The unemployment problem is also harder to correct because of the change to a global economy. The number of producing jobs (farming, manufacturing and construction) has decreased significantly because of automation, outsourcing manufactured goods and reduction in residential and commercial construction as a result unintended consequences from government forcing financially unsound affordable housing.

The number of non producing service and government jobs cannot counter the effect of lost producer jobs. Retail trade, business services, education (except teachers), health, leisure and government cannot create a demand. We can wash each others clothes until they wear out but it cannot improve the economy. A countries ability to provide its services is dependent on its profits from producing something.
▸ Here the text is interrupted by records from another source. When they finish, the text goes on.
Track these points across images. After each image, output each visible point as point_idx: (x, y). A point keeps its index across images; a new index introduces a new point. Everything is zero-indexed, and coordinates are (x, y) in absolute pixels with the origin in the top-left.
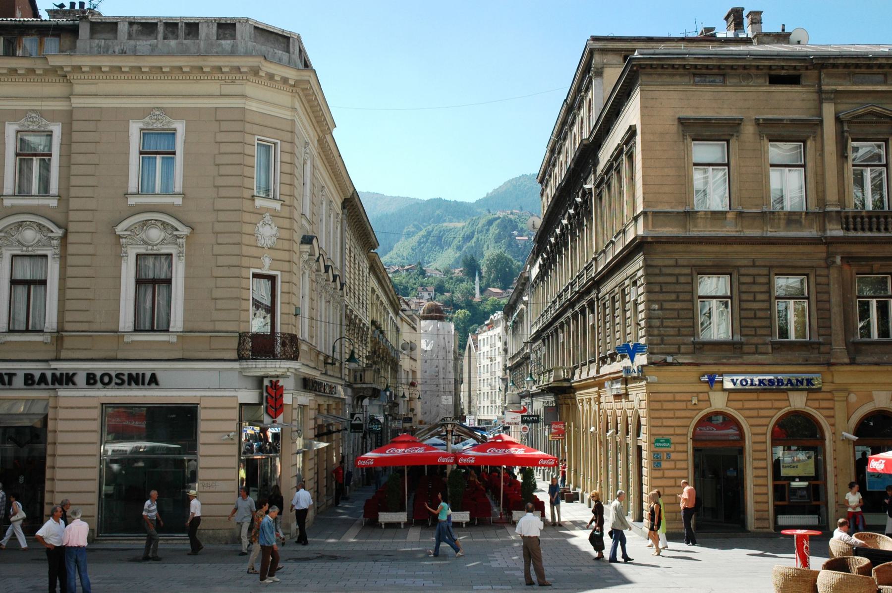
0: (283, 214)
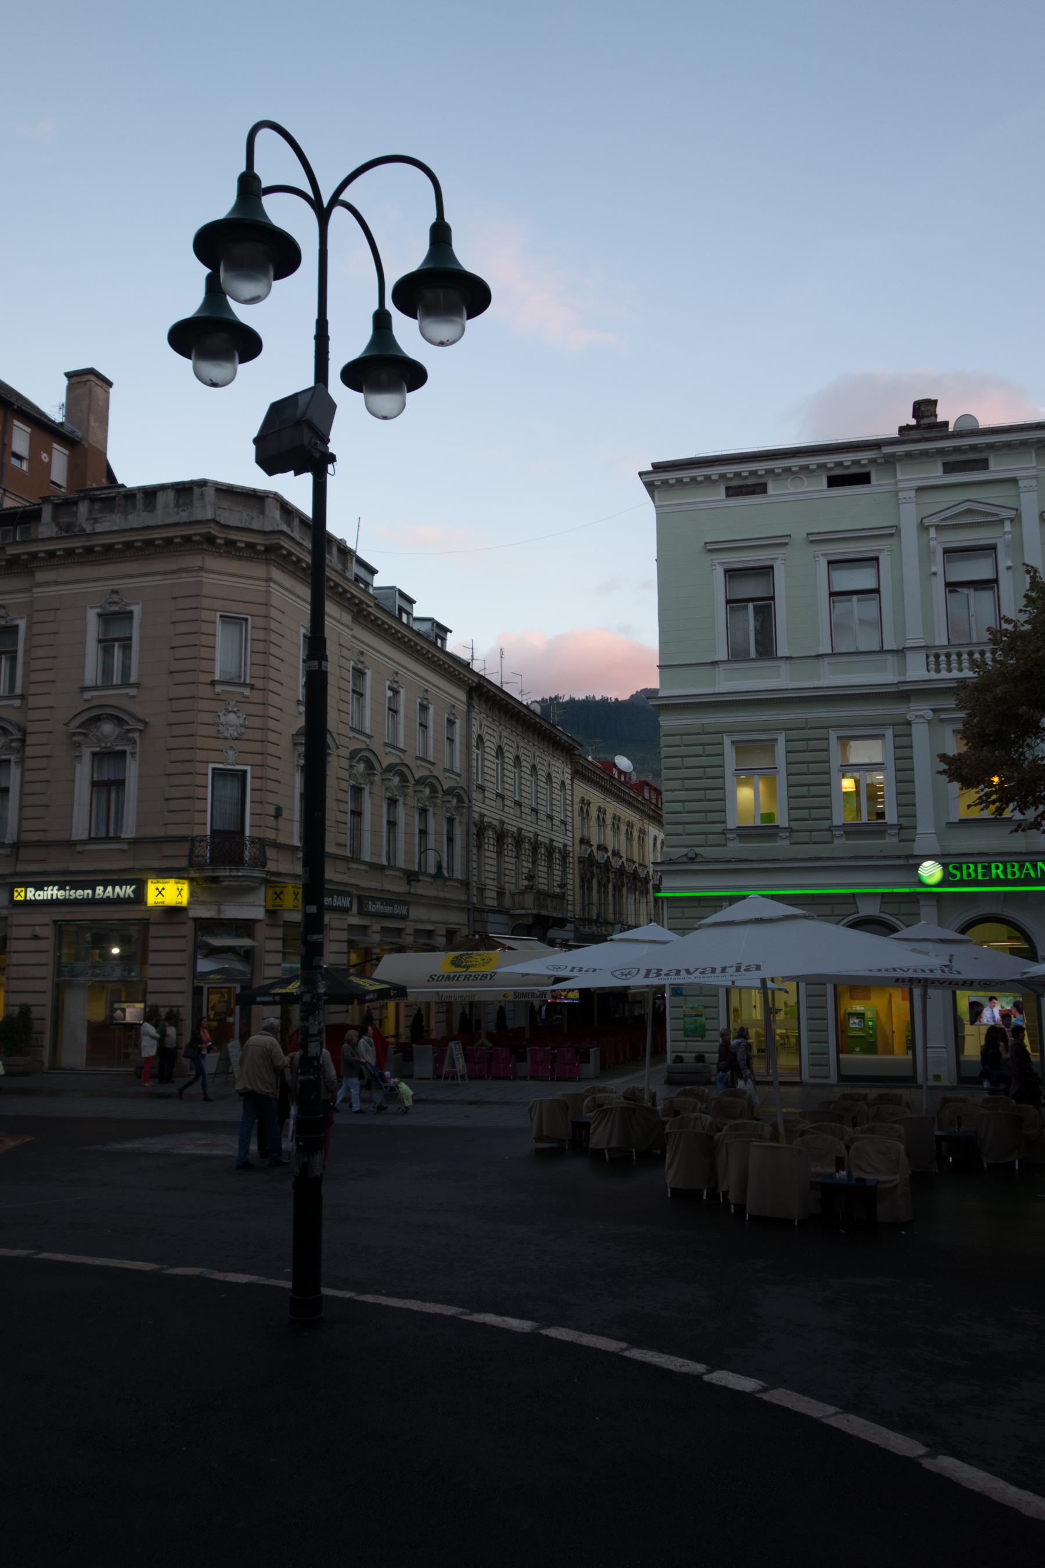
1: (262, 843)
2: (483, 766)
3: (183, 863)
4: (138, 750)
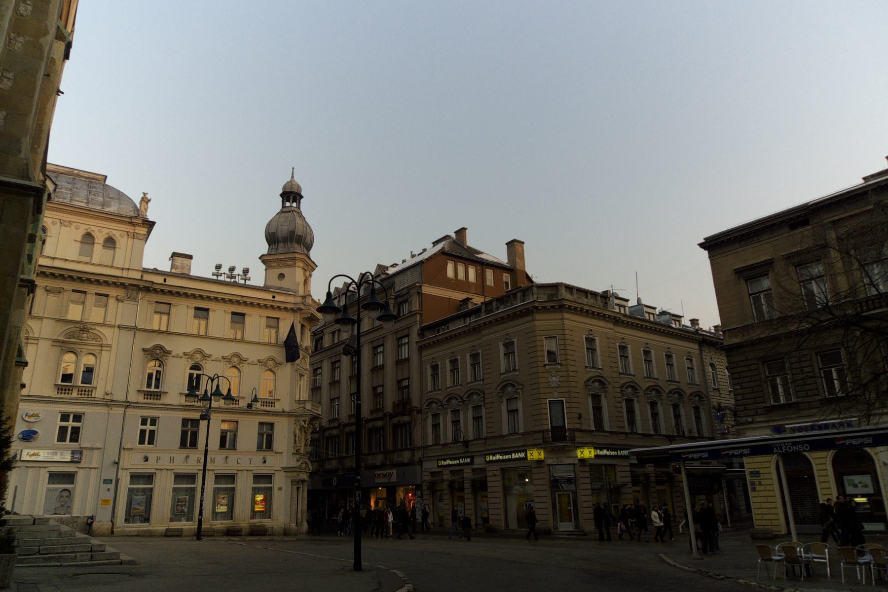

On the brighter side of the employment spectrum, the U.S. is still a producer, just not a producer of as many industrial products as in the past. It produces software, financial services, designs, technology, raw materials, food, textiles, agricultural products and byproducts, medical services, pharmaceuticals, and on and on.

There are a number of extremely successful products that are designed in the U.S. and fabricated or assembled abroad. The Apple iPhone, for example, Intel microprocessors, RAM, Procter-Silex appliances, etc.

Our economy is many times larger and richer than it was during our heyday of industrial might in the 1950s. The one thing we have a lot less of today is traditional, blue collar factory jobs. Those jobs are never coming back, because for one thing technology has changed the way we make things, and for another, it's no longer possible to run a factory profitably thanks to unions, EPA regs, and plenty of foreign competition.